Станислава приходит к выводу, что это и правда неплохая идея. Но почему это ей самой не пришло в голову?
— Ну вот, сидишь ты на темную, плещешься под струями водички. И тут в душевую заходит Моника. Похоже, она тоже не любит светить голой попкой, или у нее попросту нет купальника? Вот она и подождала, пока остальные не уйдут. В темноте вы сталкиваетесь. Ты хватаешься за нож, она хватается за нож. Чудо, что одна другой кровь не пустили…
— Хммм… быть может для тебя и нет ничего удивительного в том, что шестнадцатилетняя девчонка идет под душ с косарем в зубах?
— Не хочу показывать пальцем на училку двадцати с лишним лет, которая плещется голышом. Ой, простите, не обнаженной, ведь закрепленные на щиколотке ножны это уже элемент купального костюма…
— Я — это я, — сдавленное фыркание. — Меня жизнь научила.
— Знаю. — Катаржина гладит косу, в сплетениях которой спрятан двадцатисантиметровый клинок. — Норов у каждой из нас свой. Ты живешь долго и сделалась преувеличенно осторожной, у меня же была интересная работа, в ходе которой я прошла, скажем, курс охраны труда. Нашей же дорогой Монике повезло жить в Косово. Если ты не знаешь, это такое местечко, где сначала сербы резали албанцев, а потом карта легла наоборот, и их всех самих вырезали. Так что меня ну никак не удивило бы, если бы это дитя ходило пописать в кустики с автоматом конструкции инженера Калашникова через плечико… А факты таковы, что ты пыталась прирезать ученицу, и по счастливому стечению обстоятельств тебе не удалось… Желтая пресса в штаны бы наделала от счастья. Голая учительница в школьном душе разделывает ножом голую шестнадцатилетнюю девицу. Из этого, дорогуша, ты бы не вывернулась.
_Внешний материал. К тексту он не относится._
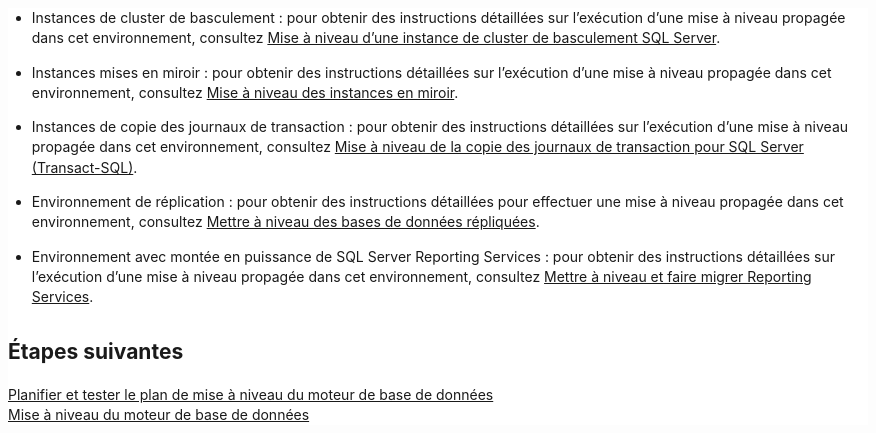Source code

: -   Instances de cluster de basculement : pour obtenir des instructions détaillées sur l’exécution d’une mise à niveau propagée dans cet environnement, consultez [Mise à niveau d’une instance de cluster de basculement SQL Server](../../sql-server/failover-clusters/windows/upgrade-a-sql-server-failover-cluster-instance.md).  
  
-   Instances mises en miroir : pour obtenir des instructions détaillées sur l’exécution d’une mise à niveau propagée dans cet environnement, consultez [Mise à niveau des instances en miroir](../../database-engine/database-mirroring/upgrading-mirrored-instances.md).  
  
-   Instances de copie des journaux de transaction : pour obtenir des instructions détaillées sur l’exécution d’une mise à niveau propagée dans cet environnement, consultez [Mise à niveau de la copie des journaux de transaction pour SQL Server &#40;Transact-SQL&#41;](../../database-engine/log-shipping/upgrading-log-shipping-to-sql-server-2016-transact-sql.md).  
  
-   Environnement de réplication : pour obtenir des instructions détaillées pour effectuer une mise à niveau propagée dans cet environnement, consultez [Mettre à niveau des bases de données répliquées](../../database-engine/install-windows/upgrade-replicated-databases.md).
  
-   Environnement avec montée en puissance de SQL Server Reporting Services : pour obtenir des instructions détaillées sur l’exécution d’une mise à niveau propagée dans cet environnement, consultez [Mettre à niveau et faire migrer Reporting Services](../../reporting-services/install-windows/upgrade-and-migrate-reporting-services.md).  
  
## <a name="next-steps"></a>Étapes suivantes
 [Planifier et tester le plan de mise à niveau du moteur de base de données](../../database-engine/install-windows/plan-and-test-the-database-engine-upgrade-plan.md)   
 [Mise à niveau du moteur de base de données](../../database-engine/install-windows/complete-the-database-engine-upgrade.md)  
  
  

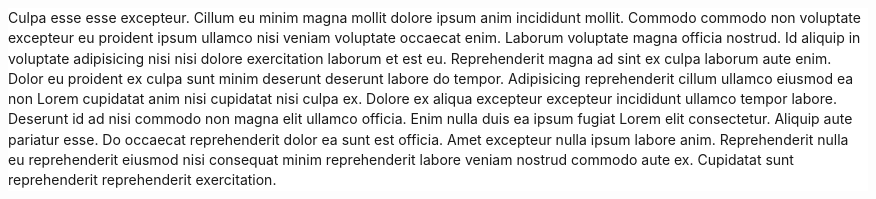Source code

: Culpa esse esse excepteur. Cillum eu minim magna mollit dolore ipsum anim incididunt mollit. Commodo commodo non voluptate excepteur eu proident ipsum ullamco nisi veniam voluptate occaecat enim. Laborum voluptate magna officia nostrud.
Id aliquip in voluptate adipisicing nisi nisi dolore exercitation laborum et est eu. Reprehenderit magna ad sint ex culpa laborum aute enim. Dolor eu proident ex culpa sunt minim deserunt deserunt labore do tempor. Adipisicing reprehenderit cillum ullamco eiusmod ea non Lorem cupidatat anim nisi cupidatat nisi culpa ex.
Dolore ex aliqua excepteur excepteur incididunt ullamco tempor labore. Deserunt id ad nisi commodo non magna elit ullamco officia. Enim nulla duis ea ipsum fugiat Lorem elit consectetur. Aliquip aute pariatur esse. Do occaecat reprehenderit dolor ea sunt est officia. Amet excepteur nulla ipsum labore anim. Reprehenderit nulla eu reprehenderit eiusmod nisi consequat minim reprehenderit labore veniam nostrud commodo aute ex. Cupidatat sunt reprehenderit reprehenderit exercitation.

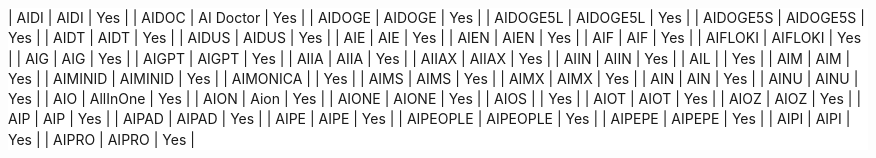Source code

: | AIDI | AIDI | Yes |
| AIDOC | AI Doctor | Yes |
| AIDOGE | AIDOGE | Yes |
| AIDOGE5L | AIDOGE5L | Yes |
| AIDOGE5S | AIDOGE5S | Yes |
| AIDT | AIDT | Yes |
| AIDUS | AIDUS | Yes |
| AIE | AIE | Yes |
| AIEN | AIEN | Yes |
| AIF | AIF | Yes |
| AIFLOKI | AIFLOKI | Yes |
| AIG | AIG | Yes |
| AIGPT | AIGPT | Yes |
| AIIA | AIIA | Yes |
| AIIAX | AIIAX | Yes |
| AIIN | AIIN | Yes |
| AIL |  | Yes |
| AIM | AIM | Yes |
| AIMINID | AIMINID | Yes |
| AIMONICA |  | Yes |
| AIMS | AIMS | Yes |
| AIMX | AIMX | Yes |
| AIN | AIN | Yes |
| AINU | AINU | Yes |
| AIO | AllInOne | Yes |
| AION | Aion | Yes |
| AIONE | AIONE | Yes |
| AIOS |  | Yes |
| AIOT | AIOT | Yes |
| AIOZ | AIOZ | Yes |
| AIP | AIP | Yes |
| AIPAD | AIPAD | Yes |
| AIPE | AIPE | Yes |
| AIPEOPLE | AIPEOPLE | Yes |
| AIPEPE | AIPEPE | Yes |
| AIPI | AIPI | Yes |
| AIPRO | AIPRO | Yes |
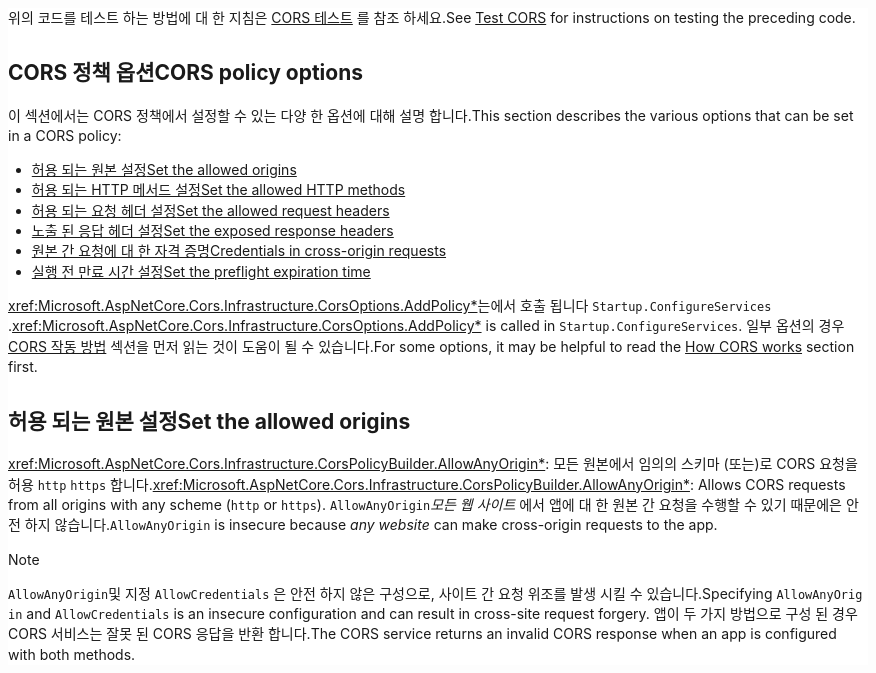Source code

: <span data-ttu-id="e8e35-200">위의 코드를 테스트 하는 방법에 대 한 지침은 [CORS 테스트](#testc) 를 참조 하세요.</span><span class="sxs-lookup"><span data-stu-id="e8e35-200">See [Test CORS](#testc) for instructions on testing the preceding code.</span></span>

<a name="cpo"></a>

## <a name="cors-policy-options"></a><span data-ttu-id="e8e35-201">CORS 정책 옵션</span><span class="sxs-lookup"><span data-stu-id="e8e35-201">CORS policy options</span></span>

<span data-ttu-id="e8e35-202">이 섹션에서는 CORS 정책에서 설정할 수 있는 다양 한 옵션에 대해 설명 합니다.</span><span class="sxs-lookup"><span data-stu-id="e8e35-202">This section describes the various options that can be set in a CORS policy:</span></span>

* [<span data-ttu-id="e8e35-203">허용 되는 원본 설정</span><span class="sxs-lookup"><span data-stu-id="e8e35-203">Set the allowed origins</span></span>](#set-the-allowed-origins)
* [<span data-ttu-id="e8e35-204">허용 되는 HTTP 메서드 설정</span><span class="sxs-lookup"><span data-stu-id="e8e35-204">Set the allowed HTTP methods</span></span>](#set-the-allowed-http-methods)
* [<span data-ttu-id="e8e35-205">허용 되는 요청 헤더 설정</span><span class="sxs-lookup"><span data-stu-id="e8e35-205">Set the allowed request headers</span></span>](#set-the-allowed-request-headers)
* [<span data-ttu-id="e8e35-206">노출 된 응답 헤더 설정</span><span class="sxs-lookup"><span data-stu-id="e8e35-206">Set the exposed response headers</span></span>](#set-the-exposed-response-headers)
* [<span data-ttu-id="e8e35-207">원본 간 요청에 대 한 자격 증명</span><span class="sxs-lookup"><span data-stu-id="e8e35-207">Credentials in cross-origin requests</span></span>](#credentials-in-cross-origin-requests)
* [<span data-ttu-id="e8e35-208">실행 전 만료 시간 설정</span><span class="sxs-lookup"><span data-stu-id="e8e35-208">Set the preflight expiration time</span></span>](#set-the-preflight-expiration-time)

<span data-ttu-id="e8e35-209"><xref:Microsoft.AspNetCore.Cors.Infrastructure.CorsOptions.AddPolicy*>는에서 호출 됩니다 `Startup.ConfigureServices` .</span><span class="sxs-lookup"><span data-stu-id="e8e35-209"><xref:Microsoft.AspNetCore.Cors.Infrastructure.CorsOptions.AddPolicy*> is called in `Startup.ConfigureServices`.</span></span> <span data-ttu-id="e8e35-210">일부 옵션의 경우 [CORS 작동 방법](#how-cors) 섹션을 먼저 읽는 것이 도움이 될 수 있습니다.</span><span class="sxs-lookup"><span data-stu-id="e8e35-210">For some options, it may be helpful to read the [How CORS works](#how-cors) section first.</span></span>

## <a name="set-the-allowed-origins"></a><span data-ttu-id="e8e35-211">허용 되는 원본 설정</span><span class="sxs-lookup"><span data-stu-id="e8e35-211">Set the allowed origins</span></span>

<span data-ttu-id="e8e35-212"><xref:Microsoft.AspNetCore.Cors.Infrastructure.CorsPolicyBuilder.AllowAnyOrigin*>: 모든 원본에서 임의의 스키마 (또는)로 CORS 요청을 허용 `http` `https` 합니다.</span><span class="sxs-lookup"><span data-stu-id="e8e35-212"><xref:Microsoft.AspNetCore.Cors.Infrastructure.CorsPolicyBuilder.AllowAnyOrigin*>: Allows CORS requests from all origins with any scheme (`http` or `https`).</span></span> <span data-ttu-id="e8e35-213">`AllowAnyOrigin`*모든 웹 사이트* 에서 앱에 대 한 원본 간 요청을 수행할 수 있기 때문에은 안전 하지 않습니다.</span><span class="sxs-lookup"><span data-stu-id="e8e35-213">`AllowAnyOrigin` is insecure because *any website* can make cross-origin requests to the app.</span></span>

> [!NOTE]
> <span data-ttu-id="e8e35-214">`AllowAnyOrigin`및 지정 `AllowCredentials` 은 안전 하지 않은 구성으로, 사이트 간 요청 위조를 발생 시킬 수 있습니다.</span><span class="sxs-lookup"><span data-stu-id="e8e35-214">Specifying `AllowAnyOrigin` and `AllowCredentials` is an insecure configuration and can result in cross-site request forgery.</span></span> <span data-ttu-id="e8e35-215">앱이 두 가지 방법으로 구성 된 경우 CORS 서비스는 잘못 된 CORS 응답을 반환 합니다.</span><span class="sxs-lookup"><span data-stu-id="e8e35-215">The CORS service returns an invalid CORS response when an app is configured with both methods.</span></span>
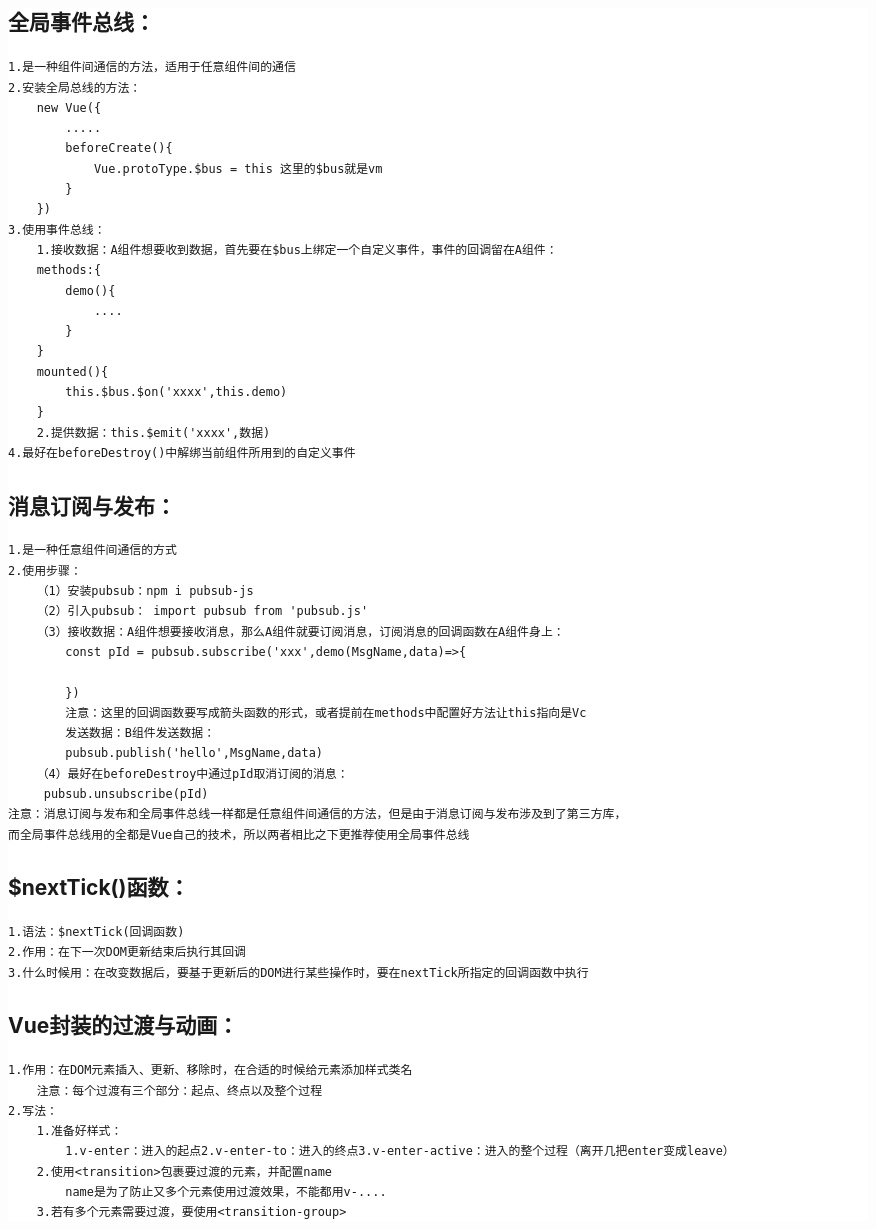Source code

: ## 全局事件总线：
    1.是一种组件间通信的方法，适用于任意组件间的通信
    2.安装全局总线的方法：
        new Vue({
            .....
            beforeCreate(){
                Vue.protoType.$bus = this 这里的$bus就是vm
            }
        })
    3.使用事件总线：
        1.接收数据：A组件想要收到数据，首先要在$bus上绑定一个自定义事件，事件的回调留在A组件：
        methods:{
            demo(){
                ....
            }
        }
        mounted(){
            this.$bus.$on('xxxx',this.demo)
        }
        2.提供数据：this.$emit('xxxx',数据)
    4.最好在beforeDestroy()中解绑当前组件所用到的自定义事件

## 消息订阅与发布：
    1.是一种任意组件间通信的方式
    2.使用步骤：
        （1）安装pubsub：npm i pubsub-js
        （2）引入pubsub： import pubsub from 'pubsub.js'
        （3）接收数据：A组件想要接收消息，那么A组件就要订阅消息，订阅消息的回调函数在A组件身上：
            const pId = pubsub.subscribe('xxx',demo(MsgName,data)=>{
    
            })
            注意：这里的回调函数要写成箭头函数的形式，或者提前在methods中配置好方法让this指向是Vc
            发送数据：B组件发送数据：
            pubsub.publish('hello',MsgName,data)
        （4）最好在beforeDestroy中通过pId取消订阅的消息：
         pubsub.unsubscribe(pId)
    注意：消息订阅与发布和全局事件总线一样都是任意组件间通信的方法，但是由于消息订阅与发布涉及到了第三方库，
    而全局事件总线用的全都是Vue自己的技术，所以两者相比之下更推荐使用全局事件总线






## $nextTick()函数：
    1.语法：$nextTick(回调函数)
    2.作用：在下一次DOM更新结束后执行其回调
    3.什么时候用：在改变数据后，要基于更新后的DOM进行某些操作时，要在nextTick所指定的回调函数中执行

## Vue封装的过渡与动画：
    1.作用：在DOM元素插入、更新、移除时，在合适的时候给元素添加样式类名
        注意：每个过渡有三个部分：起点、终点以及整个过程
    2.写法：
        1.准备好样式：
            1.v-enter：进入的起点2.v-enter-to：进入的终点3.v-enter-active：进入的整个过程（离开几把enter变成leave）
        2.使用<transition>包裹要过渡的元素，并配置name
            name是为了防止又多个元素使用过渡效果，不能都用v-....
        3.若有多个元素需要过渡，要使用<transition-group>
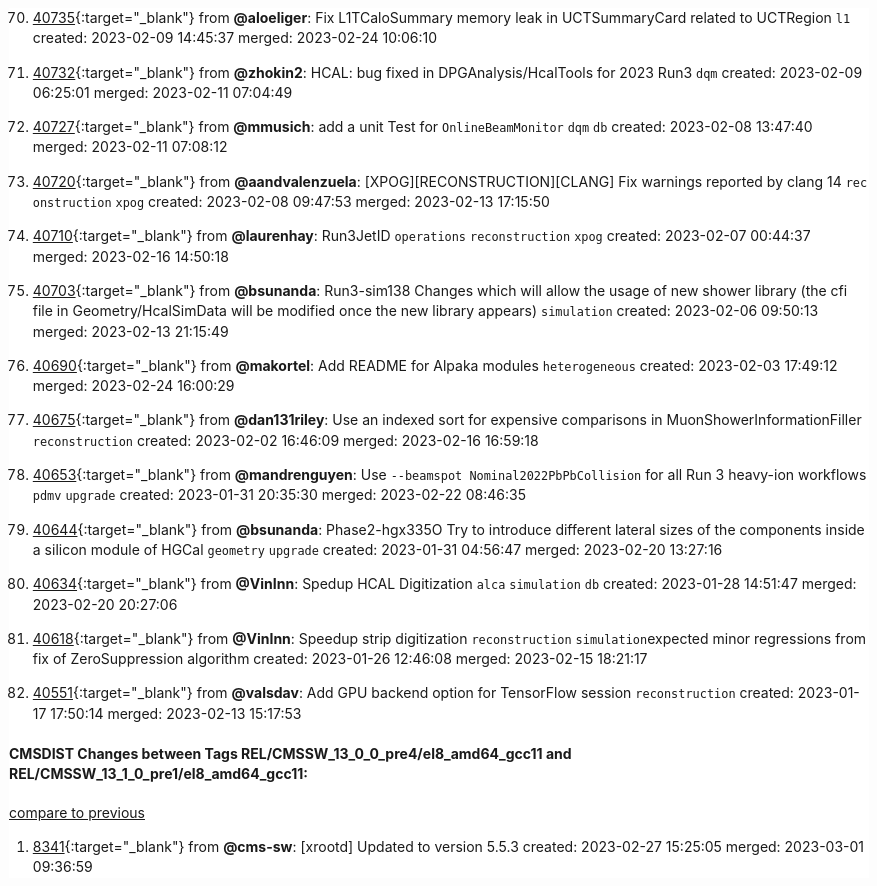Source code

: 70. [40735](http://github.com/cms-sw/cmssw/pull/40735){:target="_blank"}  from **@aloeliger**: Fix L1TCaloSummary memory leak in UCTSummaryCard related to UCTRegion `l1` created: 2023-02-09 14:45:37 merged: 2023-02-24 10:06:10

71. [40732](http://github.com/cms-sw/cmssw/pull/40732){:target="_blank"}  from **@zhokin2**: HCAL: bug fixed in DPGAnalysis/HcalTools for 2023 Run3 `dqm` created: 2023-02-09 06:25:01 merged: 2023-02-11 07:04:49

72. [40727](http://github.com/cms-sw/cmssw/pull/40727){:target="_blank"}  from **@mmusich**: add a unit Test for `OnlineBeamMonitor` `dqm` `db` created: 2023-02-08 13:47:40 merged: 2023-02-11 07:08:12

73. [40720](http://github.com/cms-sw/cmssw/pull/40720){:target="_blank"}  from **@aandvalenzuela**: [XPOG][RECONSTRUCTION][CLANG] Fix warnings reported by clang 14 `reconstruction` `xpog` created: 2023-02-08 09:47:53 merged: 2023-02-13 17:15:50

74. [40710](http://github.com/cms-sw/cmssw/pull/40710){:target="_blank"}  from **@laurenhay**: Run3JetID `operations` `reconstruction` `xpog` created: 2023-02-07 00:44:37 merged: 2023-02-16 14:50:18

75. [40703](http://github.com/cms-sw/cmssw/pull/40703){:target="_blank"}  from **@bsunanda**: Run3-sim138 Changes which will allow the usage of new shower library (the cfi file in Geometry/HcalSimData will be modified once the new library appears) `simulation` created: 2023-02-06 09:50:13 merged: 2023-02-13 21:15:49

76. [40690](http://github.com/cms-sw/cmssw/pull/40690){:target="_blank"}  from **@makortel**: Add README for Alpaka modules `heterogeneous` created: 2023-02-03 17:49:12 merged: 2023-02-24 16:00:29

77. [40675](http://github.com/cms-sw/cmssw/pull/40675){:target="_blank"}  from **@dan131riley**: Use an indexed sort for expensive comparisons in MuonShowerInformationFiller `reconstruction` created: 2023-02-02 16:46:09 merged: 2023-02-16 16:59:18

78. [40653](http://github.com/cms-sw/cmssw/pull/40653){:target="_blank"}  from **@mandrenguyen**: Use `--beamspot Nominal2022PbPbCollision` for all Run 3 heavy-ion workflows `pdmv` `upgrade` created: 2023-01-31 20:35:30 merged: 2023-02-22 08:46:35

79. [40644](http://github.com/cms-sw/cmssw/pull/40644){:target="_blank"}  from **@bsunanda**: Phase2-hgx335O Try to introduce different lateral sizes of the components inside a silicon module of HGCal `geometry` `upgrade` created: 2023-01-31 04:56:47 merged: 2023-02-20 13:27:16

80. [40634](http://github.com/cms-sw/cmssw/pull/40634){:target="_blank"}  from **@VinInn**: Spedup HCAL Digitization `alca` `simulation` `db` created: 2023-01-28 14:51:47 merged: 2023-02-20 20:27:06

81. [40618](http://github.com/cms-sw/cmssw/pull/40618){:target="_blank"}  from **@VinInn**: Speedup strip digitization `reconstruction` `simulation`expected minor regressions from fix of ZeroSuppression algorithm created: 2023-01-26 12:46:08 merged: 2023-02-15 18:21:17

82. [40551](http://github.com/cms-sw/cmssw/pull/40551){:target="_blank"}  from **@valsdav**: Add GPU backend option for TensorFlow session `reconstruction` created: 2023-01-17 17:50:14 merged: 2023-02-13 15:17:53

#### CMSDIST Changes between Tags REL/CMSSW_13_0_0_pre4/el8_amd64_gcc11 and REL/CMSSW_13_1_0_pre1/el8_amd64_gcc11:
[compare to previous](https://github.com/cms-sw/cmsdist/compare/REL/CMSSW_13_0_0_pre4/el8_amd64_gcc11...REL/CMSSW_13_1_0_pre1/el8_amd64_gcc11)



1. [8341](http://github.com/cms-sw/cmsdist/pull/8341){:target="_blank"}  from **@cms-sw**: [xrootd] Updated to version 5.5.3 created: 2023-02-27 15:25:05 merged: 2023-03-01 09:36:59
Станислава закусила губу. Кузина попала в самую точку.
Очередной урок, польский язык. Преподаватель — юный энтузиаст, только-только после университета. Моника уселась на третьем ряду, но тот высмотрел ее сразу же.
— Сейчас мы перерабатываем литературу древней Греции, — обратился он к ней. — Что-нибудь на эту тему тебе известно?
Перерабатываем? На что, интересно?!
— Ну, я много чего читала, — скромно улыбается Моника.
В то же самое время она чувствует легкую панику. Существуют произведения, в которые она не заглядывала лет с тысячу, содержание их позабыла, так что, если заставит ее отвечать, хана…
Филолог вздрогнул, услыхав странный акцент, похоже, никто его не предупредил, что будет обучать иностранку.
— Пока что мы оговаривали «Илиаду» и «Одиссею». Ты эти произведения знаешь?
— Да, — облегченно вздохнула она.
— Ты можешь сказать нам, как начинается «Илиада»?
— начала декламировать Моника по-гречески.
Похоже, он имел в виду что-то другое [43]. Последующие полчаса девушка провела довольно-таки мило. Учитель спросил еще двух учениц, затем продиктовал тему урока и начал обсуждать греческий театр. Моника слушала его одним ухом, задумчиво перелистывая учебник. Его писал какой-то идиот. Понятное дело, что программа лицея не может включать абсолютно всего, но пропуски очевидны. Имеется обширная глава, посвященная древнегреческой литературе, зато о древнеримской — лишь упоминание. Этрусская литература для автора — это сплошная terra incognita — хотя ведь хоть какие-то произведения известны по латинским разборам. Об Александрии автор знал лишь то, что там имелась библиотека, но вот где литература птолемеевского и римского Египта?! Этот писака, похоже, совершенно не понимает того, что после упадка Рима в Византии еще тысячелетие продолжалась славная литературная традиция Империи! Хммм, или здесь историю делят на какие-то другие периоды?